• _ТЕКСТ ДЛЯ РАЗБОРА_
Тут была отрезана от мира одна чрезвычайно литературная семья в баррикадные дни: «Дом был одноэтажный, недалеко от угла Тверской. Чувствовалась близость Брестской железной дороги. Рядом начинались ее владения, казенные квартиры служащих, паровозные депо и склады». Сам же автор знаменитого романа родился именно здесь, на нынешней Маяковке – «это были самые ужасные места Москвы, лихачи и притоны, целые улицы, отданные разврату, трущобы погибших созданий», как писалось в том же «Докторе Живаго». Дом, где родился Пастернак, тут же, рядом, на него смотрит гранитный Маяковский. В доме маталлоремонт, аптека, какой-то магазин. Через полгода список поменяется. Это точка быстрой конторской текучести.
Но мы-то давно идем дальше, мимо чешского флага, мимо скромного бюста Фучика, мимо разбойного рынка, по улице, имевшей некогда славное название Живодерка, а теперь переменившей его на не менее славное дипломатическое. Полпред Красин дал улице имя, а у самого Садового кольца возник Институт биологических структур – эвфемизм для Института Сохранения Мумии.

• _ДАННЫЕ НИЖЕ_
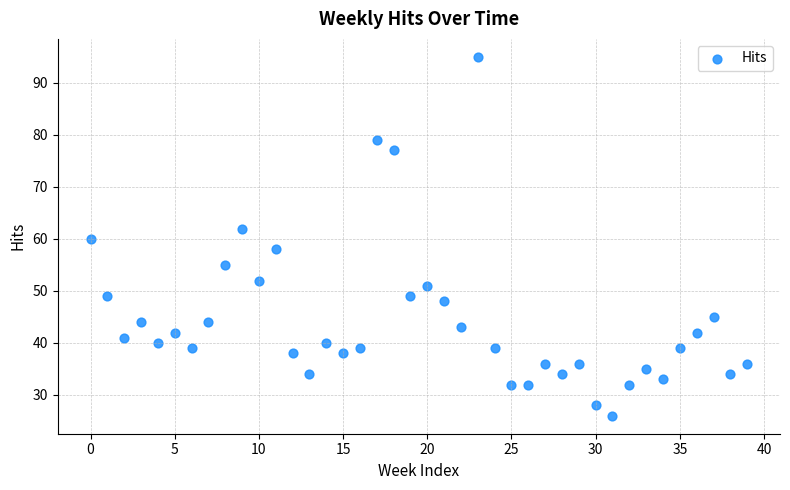

What is the range of Y values (max minus min)?

69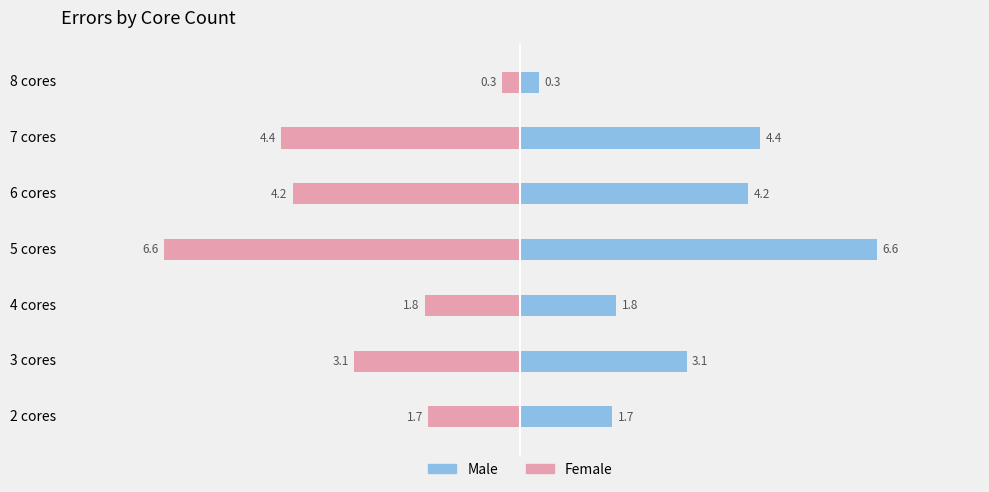

Rank the series by their average value, from lowest to highest.

Female, Male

• _ЗАДАНИЕ_
Кратко перескажите абзац текста для разбора, начинающийся словами «Но мы-то давно идем дальше», и сохраните его основные факты. Эти данные взяты из другого источника.

• _ОТВЕТ К ЗАДАНИЮ_
Путь идет мимо чешского флага, скромного бюста Фучика и разбойного рынка. Он проходит по улице, которая прежде звалась Живодеркой, а теперь носит дипломатическое название: имя ей дал полпред Красин. У самого Садового кольца возник Институт биологических структур. Так иносказательно называют Институт Сохранения Мумии.